Goal of the exercise: Every line of the records that holds the word "hand" should be copied out.

Items from a data source:
_ _ _ _ _

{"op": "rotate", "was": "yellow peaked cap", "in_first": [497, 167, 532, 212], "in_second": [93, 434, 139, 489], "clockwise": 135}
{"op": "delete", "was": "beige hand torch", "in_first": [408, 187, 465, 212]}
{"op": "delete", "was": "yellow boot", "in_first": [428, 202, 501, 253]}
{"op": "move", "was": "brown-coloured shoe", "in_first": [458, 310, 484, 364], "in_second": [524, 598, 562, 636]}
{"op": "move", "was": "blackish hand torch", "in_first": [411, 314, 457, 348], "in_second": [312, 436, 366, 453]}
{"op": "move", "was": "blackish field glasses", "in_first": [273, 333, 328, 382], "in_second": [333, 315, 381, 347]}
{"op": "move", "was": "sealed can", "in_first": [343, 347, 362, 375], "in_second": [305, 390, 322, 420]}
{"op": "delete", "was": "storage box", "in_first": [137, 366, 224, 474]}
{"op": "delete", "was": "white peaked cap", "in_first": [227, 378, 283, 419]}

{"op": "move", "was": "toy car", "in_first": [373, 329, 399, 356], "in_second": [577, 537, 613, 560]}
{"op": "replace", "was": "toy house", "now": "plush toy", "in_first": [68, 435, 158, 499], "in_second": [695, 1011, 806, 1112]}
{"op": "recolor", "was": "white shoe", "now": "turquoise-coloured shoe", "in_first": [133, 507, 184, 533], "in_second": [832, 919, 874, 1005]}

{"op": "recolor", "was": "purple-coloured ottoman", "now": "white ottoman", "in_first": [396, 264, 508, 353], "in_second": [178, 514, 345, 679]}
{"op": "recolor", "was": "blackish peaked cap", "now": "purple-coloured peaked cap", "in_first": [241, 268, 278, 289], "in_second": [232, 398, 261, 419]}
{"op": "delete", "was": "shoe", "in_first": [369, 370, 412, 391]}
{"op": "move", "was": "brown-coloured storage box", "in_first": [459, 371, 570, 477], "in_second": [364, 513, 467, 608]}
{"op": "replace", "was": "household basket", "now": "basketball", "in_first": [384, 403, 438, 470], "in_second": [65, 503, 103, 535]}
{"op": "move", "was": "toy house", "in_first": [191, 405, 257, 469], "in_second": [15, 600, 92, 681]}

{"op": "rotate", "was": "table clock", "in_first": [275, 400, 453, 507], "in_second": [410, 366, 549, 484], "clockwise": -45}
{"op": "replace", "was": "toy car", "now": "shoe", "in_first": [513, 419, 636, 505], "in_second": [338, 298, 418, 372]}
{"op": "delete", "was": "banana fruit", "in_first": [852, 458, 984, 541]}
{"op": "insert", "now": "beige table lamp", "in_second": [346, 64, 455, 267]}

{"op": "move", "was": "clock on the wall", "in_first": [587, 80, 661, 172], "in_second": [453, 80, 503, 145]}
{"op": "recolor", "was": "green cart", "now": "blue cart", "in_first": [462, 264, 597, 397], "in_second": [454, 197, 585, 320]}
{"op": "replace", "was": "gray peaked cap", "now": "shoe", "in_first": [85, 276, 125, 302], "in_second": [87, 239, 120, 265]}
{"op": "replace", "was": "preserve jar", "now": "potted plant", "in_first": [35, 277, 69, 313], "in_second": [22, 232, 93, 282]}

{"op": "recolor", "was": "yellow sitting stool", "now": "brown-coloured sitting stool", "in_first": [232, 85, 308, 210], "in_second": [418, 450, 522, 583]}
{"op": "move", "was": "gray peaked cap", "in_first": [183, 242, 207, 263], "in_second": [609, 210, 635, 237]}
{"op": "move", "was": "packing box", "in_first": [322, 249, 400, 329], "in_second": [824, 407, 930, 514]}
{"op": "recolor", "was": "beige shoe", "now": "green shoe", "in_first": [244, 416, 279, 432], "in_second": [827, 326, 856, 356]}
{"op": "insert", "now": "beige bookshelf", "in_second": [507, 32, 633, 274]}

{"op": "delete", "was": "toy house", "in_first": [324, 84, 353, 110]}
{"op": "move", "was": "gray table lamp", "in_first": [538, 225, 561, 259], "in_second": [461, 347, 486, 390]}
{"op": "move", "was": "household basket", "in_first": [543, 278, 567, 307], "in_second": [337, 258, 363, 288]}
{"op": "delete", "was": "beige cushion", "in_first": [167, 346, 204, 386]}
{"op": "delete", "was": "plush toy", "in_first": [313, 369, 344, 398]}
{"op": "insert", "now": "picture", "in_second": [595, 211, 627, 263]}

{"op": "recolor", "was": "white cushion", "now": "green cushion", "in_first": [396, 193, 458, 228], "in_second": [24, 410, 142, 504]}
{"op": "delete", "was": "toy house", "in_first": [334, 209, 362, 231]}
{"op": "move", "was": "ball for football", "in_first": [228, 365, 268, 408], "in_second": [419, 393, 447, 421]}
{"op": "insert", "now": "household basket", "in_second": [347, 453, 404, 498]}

_ _ _ _ _

Result of this task:
{"op": "delete", "was": "beige hand torch", "in_first": [408, 187, 465, 212]}
{"op": "move", "was": "blackish hand torch", "in_first": [411, 314, 457, 348], "in_second": [312, 436, 366, 453]}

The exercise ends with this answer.